SB3000 Synchronous Rectifiers regulate DC bus voltage using a vector control
algorithm. This algorithm, which is executed in the PMI processor, is also referred to
as the minor loop. (The major control loop is executed in the AutoMax processor.)

The UDC application control task passes the desired DC bus voltage reference
command to the PMI Processor in register 102/1102. The PMI Processor uses PID
(proportional/integral/derivative) logic to calculate DC bus current (referred to as Iq) in
response to the voltage reference and voltage error. In motoring quadrants, the Iq
component of current is in phase with the AC line voltage. In regenerating quadrants,
the Iq component is 180 degrees out of phase with the AC line.

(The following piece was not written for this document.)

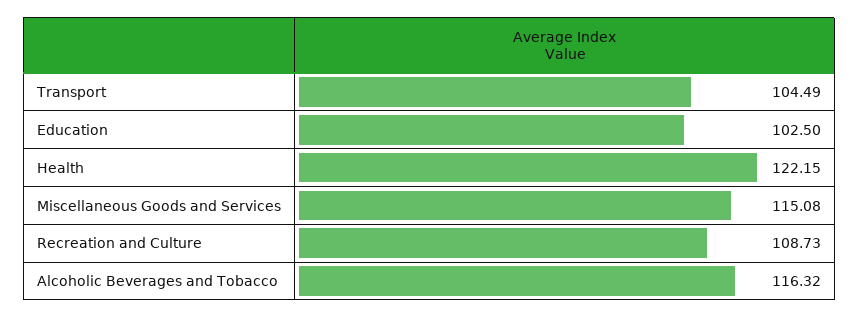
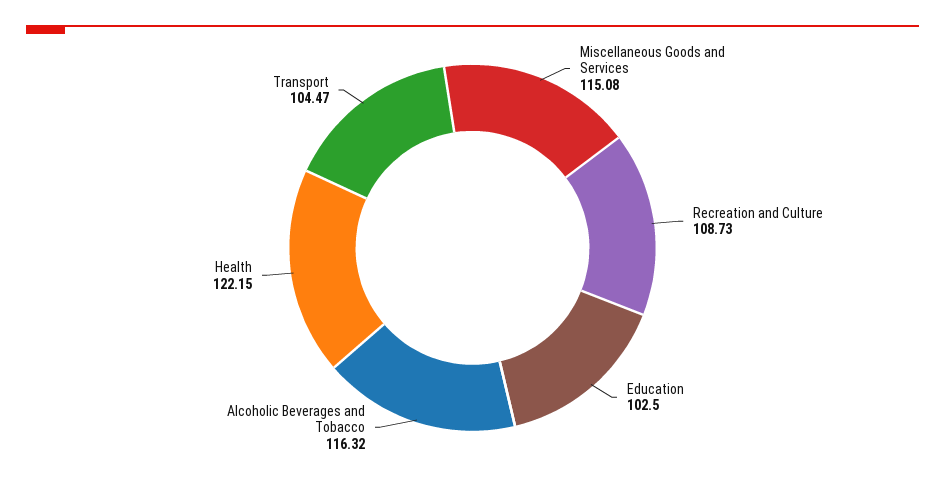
Transport: 104.49 -> 104.47

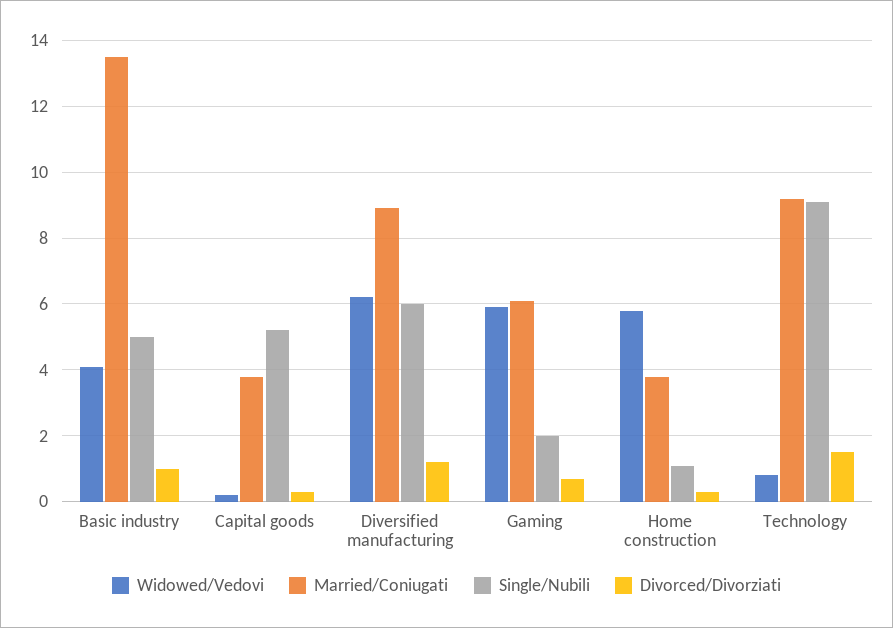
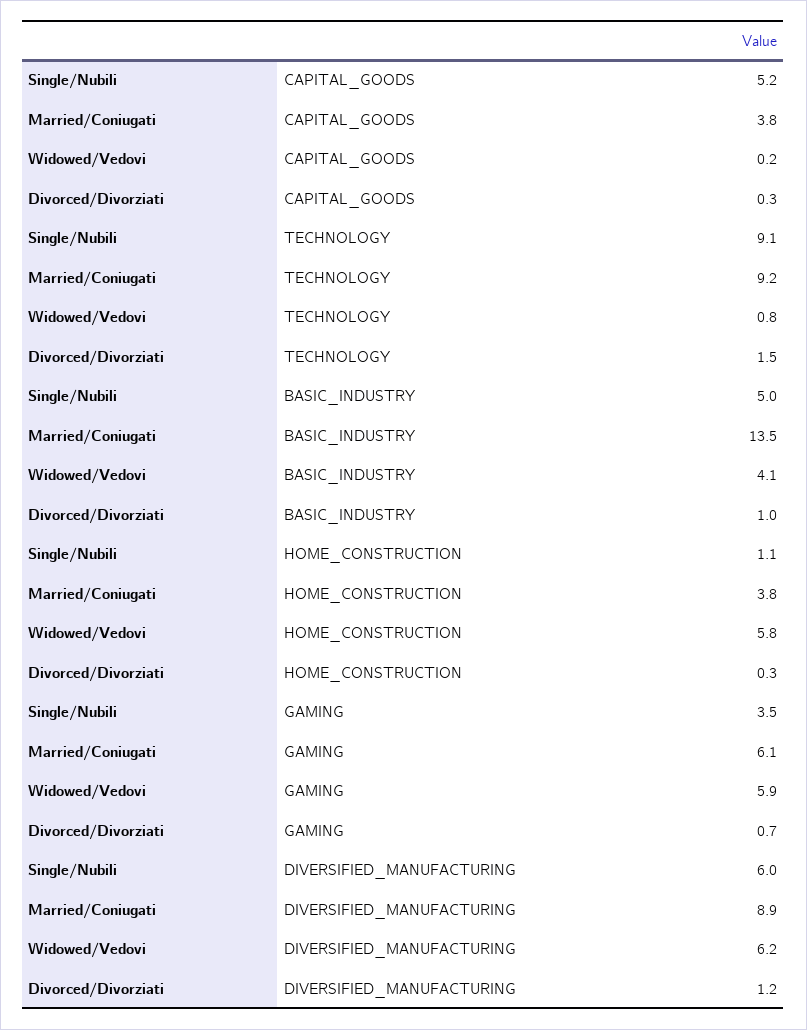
Single/Nubili, Gaming: 2 -> 3.5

The PMI Processor uses the AC line period to determine the frequency to command.
The offset between the zero crossing of the AC line and the commanded zero
crossing is used to determine the angle offset. The AC line frequency may change by
up to 1 Hz per second.

If the UDC application task provides a leading power factor current reference in
register 103/1103, the vector algorithm can compensate for a lagging power factor in
the load inverter with the second component of the current vector, referred to as Id. Id
is calculated from the value of Iq and the reference in register 103/1103. When Iq is
near zero due to a small load on the DC bus, Id can approach the reference value. As
Iq becomes larger, Id becomes smaller.

If capacity is left over after power has been supplied to the load, the vector algorithm
can produce reactive power (VARS) with a leading power factor to compensate for
other machines with lagging power factors on the same AC line. Id will be limited not to
exceed the rectifier rating. The VARS produced will be reported in register 211/1211.